L’affaire du Casino des fleurs est simple. Un promoteur achète espace par espace le rez-de-chaussée de cet immeuble pour en faire un centre commercial puis il demande à la co-propriété de lui céder pour un euro symbolique les parties communes pour clore le rez-de-chaussée. Mais un copropriétaire demande à conserver la mitoyenneté avec les parties communes et sollicite un déplacement de la porte d’entrée. Le conflit prend corps et la médiation du député est sollicitée. Il reçoit les parties et propose, plutôt que de plaider, d’organiser la rédaction d’un protocole d’accord sous l’égide de la Chambre de commerce. Toutes les parties acceptent avant que l’une ne se rétracte.
Lors du conseil municipal du 28 mars, alors que le maire nous indiquait qu’il allait de nouveau intervenir dans cette procédure (entre privés), je lui avais dit que sa première intervention dans la presse avait déjà mis la médiation parterre que nous avions alors des doutes sur la portée d’une nouvelle intervention. Je lui avais alors fourni des échanges de lettres. Il n’en avait lu qu’une en expliquant qu’il n’y avait jamais eu de médiation. C’est cette version qui figurait au compte-rendu. J’ai donc du, lors du conseil municipal, préciser les choses.
«Monsieur le maire,
Concernant le compte-rendu de la séance du 18, j’avais évoqué la décision 2008-33 par laquelle vous souhaitiez intervenir dans une procédure civile opposant deux privés. Je vous avais expliqué, à l’époque, que le groupe d’opposition était circonspect devant une telle décision puisque c’était déjà votre intervention qui, à notre sens, avait ruiné la médiation qui était en cours entre les parties. Je vous ai fait passer des lettres en attestant ; vous avez choisi d’en lire une, celle par laquelle un des protagonistes renonçait à la médiation.
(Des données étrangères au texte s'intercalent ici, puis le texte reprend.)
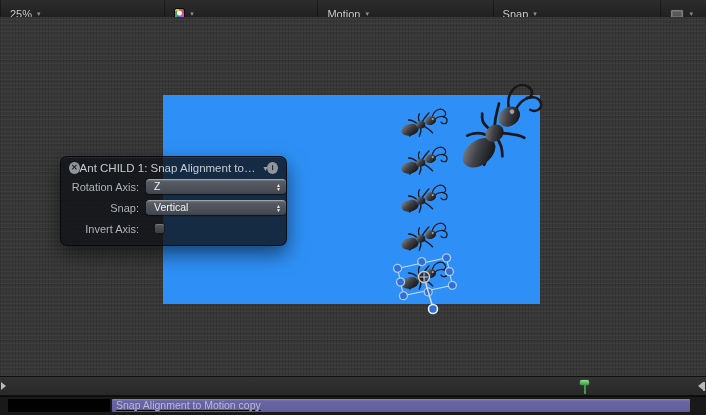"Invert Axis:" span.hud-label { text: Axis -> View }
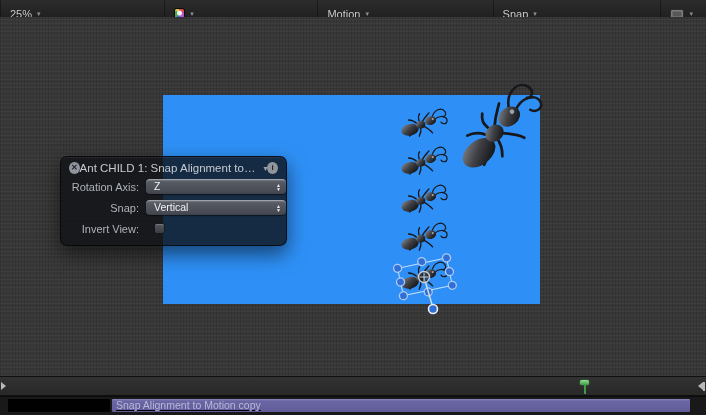"Snap Alignment to Motion copy" span.behavior-bar { text-decoration: underline -> none }
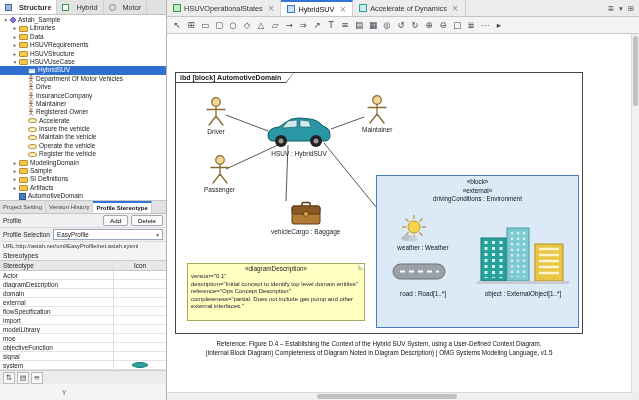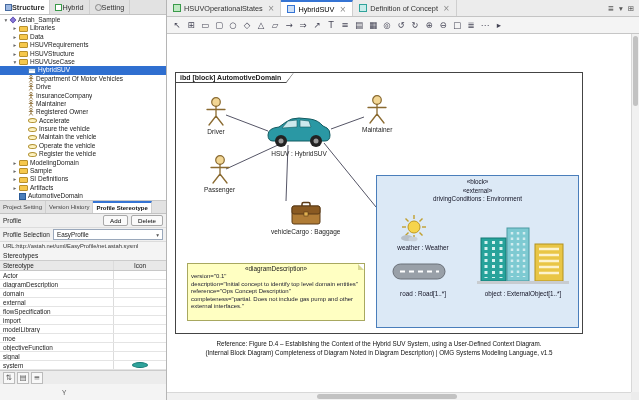"Structure" .side-tab { gap: 0 -> 7px }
Je voudrais pour la bonne forme, rappeler au conseil municipal que les pièces transmises font état d’une médiation qui a commencé fin auôt 2007 et que votre intervention date des 24 et 29 septembre. Vous avez d’ailleurs tenté, monsieur le maire, de rattraper la situation en écrivant le 3 octobre au protagoniste pour le rencontrer. Il a accepté par lettre du 12 puis vous n’avez plus donné signe de vie.
Je persiste à penser que c’est votre attitude qui a compromis cette médiation et que nous étions donc parfaitement légitimes à craindre une nouvelle action de la mairie dans ce dossier.»
Le maire a donc relu la lettre en question… hilarant. Une discussion s’est entamée sur le sujet et, comme il se justifiait avec insistance, je lui ai demandé quelle était la date du procès. “Je n’ai pas tout le dossier en tête” m’a-t-il répondu. C’est bien ce que je pensais.